The recommendation: retrieval recall is your first diagnostic
If you take one rule from all of this, make it the order of operations. When a RAG answer is bad, do not touch the generation model until you have measured retrieval recall@k. The reason is mechanical, not stylistic: retrieval recall is the only metric that tells you whether the answer was even possible. A fact that never entered the top-k context cannot be generated, no matter how good the model or the prompt, so a low recall score caps every downstream metric and renders generation tuning pointless until you fix it.

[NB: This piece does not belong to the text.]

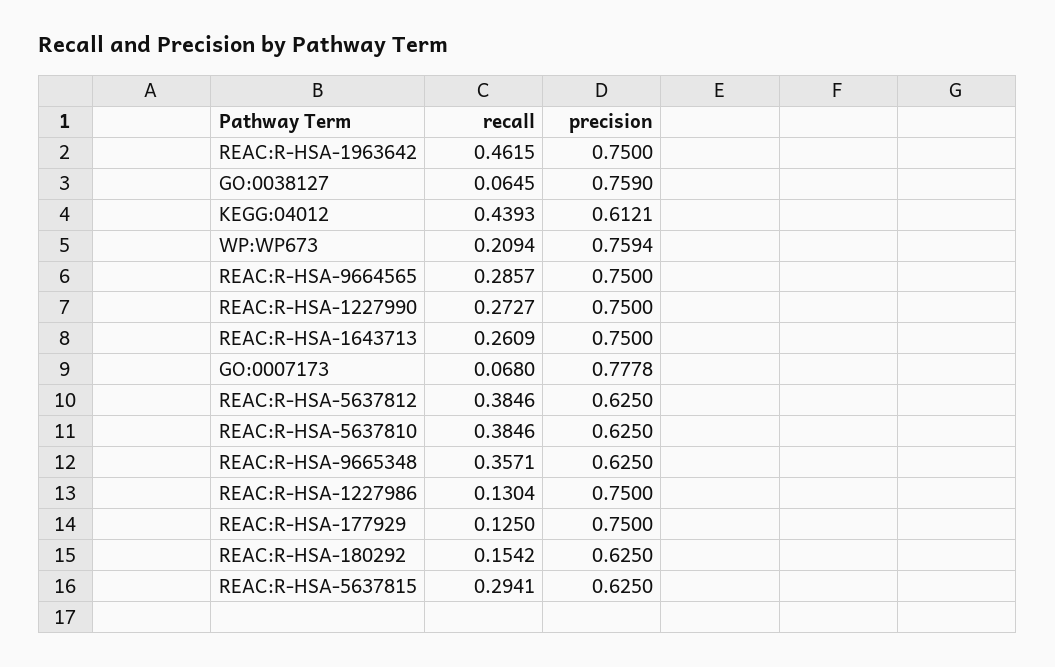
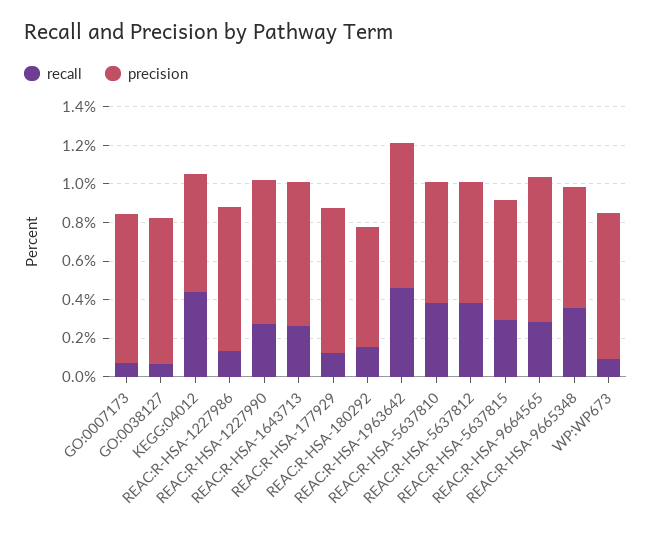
recall, WP:WP673: 0.2094 -> 0.1

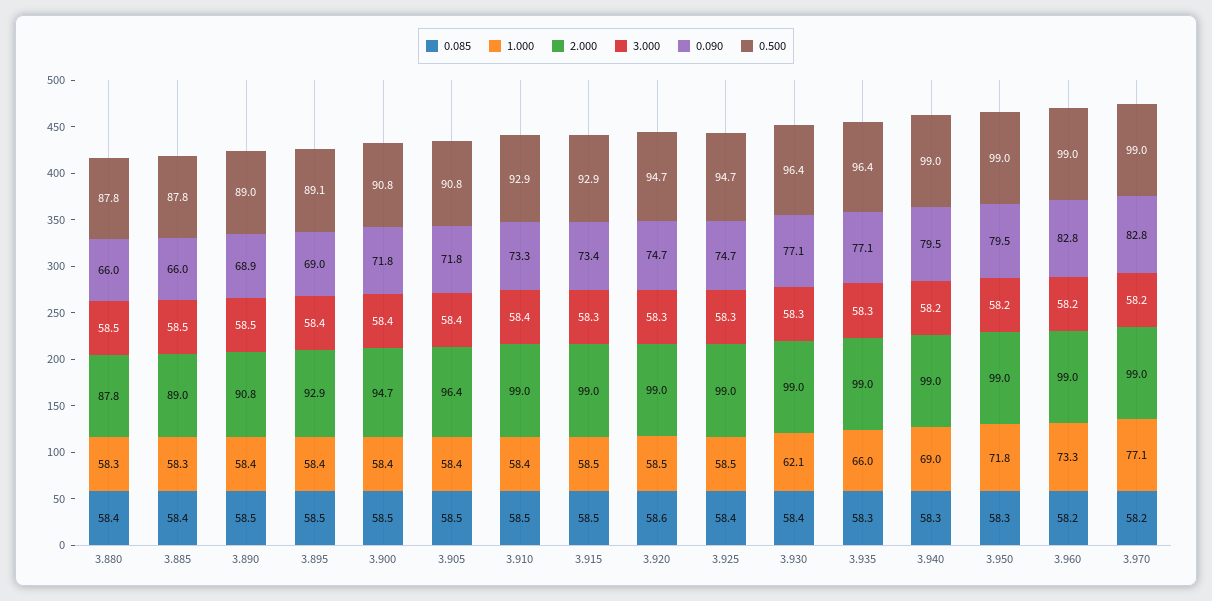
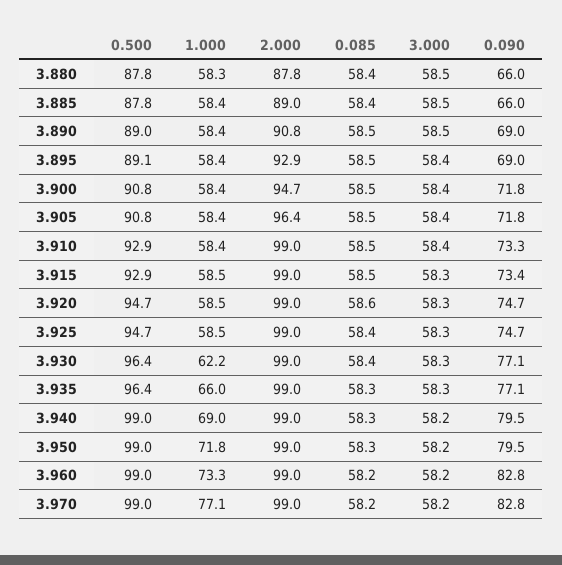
1.000, 3.885: 58.3 -> 58.4
0.090, 3.890: 68.9 -> 69
1.000, 3.930: 62.1 -> 62.2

The diagnostic sequence falls out of that. Measure recall@k first, with your own deterministic helper, against a test set you generated from your corpus. If recall is low, the bug is in chunking, embeddings, the query, or k, and you stay upstream. If recall is healthy, move to generation: feed the model gold context and score faithfulness and answer relevance with autoevals. If faithfulness is low on gold context, now and only now is the generation model or the prompt the suspect. Layer the LLM judge on top once it is calibrated, and use it to watch the trend across versions rather than as an oracle.
This is deliberately the opposite of the default loop, where a bad answer triggers a model swap and a prompt rewrite. That loop sometimes works, which is what makes it seductive and expensive, because it works often enough to keep you doing it while the real fault sits in a retriever you never measured. Component evaluation replaces the guess with a number that names the broken stage. The judge bias work matters because the moment you scale generation scoring with an LLM, you inherit position, verbosity, and self-preference distortions, and a calibration set is the cheap insurance that keeps those scaled numbers honest.
Conclusion
The pipeline you cannot measure by component is a pipeline you tune by superstition. That same instinct, reaching for a bigger model, is the one worth resisting, because the answer is the one stage in a RAG system that is downstream of everything else that can go wrong. Put a number on retrieval, put a separate number on generation given correct context, and the bad answer stops being a mystery and starts being an address.
What changes once the component scores exist is the conversation. Instead of arguing about which model writes better answers, you point at recall@5 sitting at 55% and the argument is over. The next move after this is to take the same instrumentation past the offline test set and into production, scoring a sample of live traffic so retrieval drift shows up as a falling number on a dashboard rather than as a support ticket. Offline scores tell you the pipeline was sound when you shipped it. Production signals tell you it still is.